With The Bronx already on edge as the epicenter of the COVID-19 pandemic in New York City making it the hardest hit borough, there’s one more thing to worry about: Unemployment.
The unadjusted unemployment rate for April 2020 hit 16.5%—over 3 times what it was the same time last year when it was 5%.
In a borough that suffered the highest rates of positive cases for coronavirus in the city and highest mortality rate as well, this is something else that we have to deal with. Combined with the fact that The Bronx has the lowest median income in the city, the most residents facing eviction and families just one paycheck away from homelessness this is simply a disaster for our borough.
We need the city, state, and federal government to step up and protect our most vulnerable during this crisis.
Instead of building jails to replace Riker’s let’s utilize that money for our communities to ensure they have adequate housing and food. $8.7 billion to $11 billion that has been projected to cost to close down Riker’s and build new jails would go a long way on preventing yet another crisis for the city’s low income residents.
In fact, this is something that local elected officials have recently called for.
In a letter signed by 11 elected officials, they wrote to NYC Mayor Bill de Blasio and New York City Council Speaker Corey Johnson asking that they reconsider building the new jails in light of the crisis.

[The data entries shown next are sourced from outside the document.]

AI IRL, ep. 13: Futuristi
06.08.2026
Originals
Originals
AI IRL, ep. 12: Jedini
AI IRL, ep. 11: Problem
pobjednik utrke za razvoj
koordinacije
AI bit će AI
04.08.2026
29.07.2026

“The Bronx is the epicenter of the coronavirus pandemic in the United States. No other part of the country has been hit as hard as our community has. It is time to put a halt to this project so that the financial resources that have been allocated to its completion can be put towards more important priorities right now – the health and education of our families and workers.

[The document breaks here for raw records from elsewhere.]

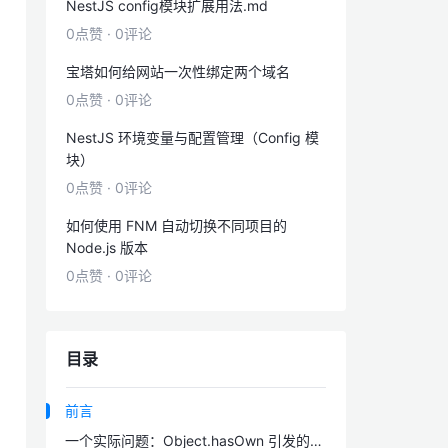
NestJS config模块扩展用法.md
0点赞
·
0评论
宝塔如何给网站一次性绑定两个域名
0点赞
·
0评论
NestJS 环境变量与配置管理（Config 模
块）
0点赞
·
0评论
如何使用 FNM 自动切换不同项目的
Node.js 版本
0点赞
·
0评论
目录
前言
一个实际问题：Object.hasOwn 引发的兼容性报错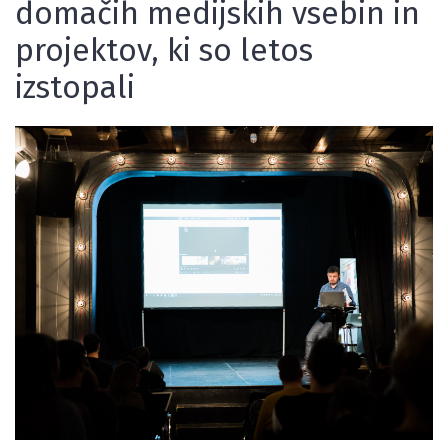
domačih medijskih vsebin in
projektov, ki so letos
izstopali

“I urge Mayor de Blasio and New York City Council Speaker Corey Johnson to reconsider this project as it evaluates the budget in the coming weeks,” said Congressman Serrano.
“In this time of great crisis where we have taken an economic hit, especially here in The Bronx, due to the COVID-19 pandemic, it is important that we allocate our funding where it can help,” said Bronx Borough President Ruben Diaz Jr.

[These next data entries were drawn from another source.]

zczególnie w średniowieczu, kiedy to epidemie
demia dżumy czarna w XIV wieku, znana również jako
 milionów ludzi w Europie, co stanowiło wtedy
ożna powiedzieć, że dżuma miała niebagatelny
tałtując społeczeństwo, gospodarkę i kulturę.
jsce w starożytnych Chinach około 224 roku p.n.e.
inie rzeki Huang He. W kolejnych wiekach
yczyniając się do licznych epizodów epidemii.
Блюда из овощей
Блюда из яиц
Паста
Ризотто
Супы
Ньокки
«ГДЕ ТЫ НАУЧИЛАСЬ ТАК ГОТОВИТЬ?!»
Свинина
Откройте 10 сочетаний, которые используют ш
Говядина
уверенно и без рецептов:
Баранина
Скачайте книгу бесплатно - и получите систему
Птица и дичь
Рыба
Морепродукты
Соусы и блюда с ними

“We need to invest in people, not projects like this, so that we can help close the gap on the social and economic disparities that exacerbated the death toll of Coronavirus victims in our borough,” added Diaz Jr.
While I may not always agree with all of our elected officials, this is a no-brainer.
Mayor de Blasio has two options: Do the right thing and redirect the funds for the new jails towards economic stability for vulnerable communities like in The Bronx, or forever go down as a failure of a mayor who only widened the gap between the tale of two cities.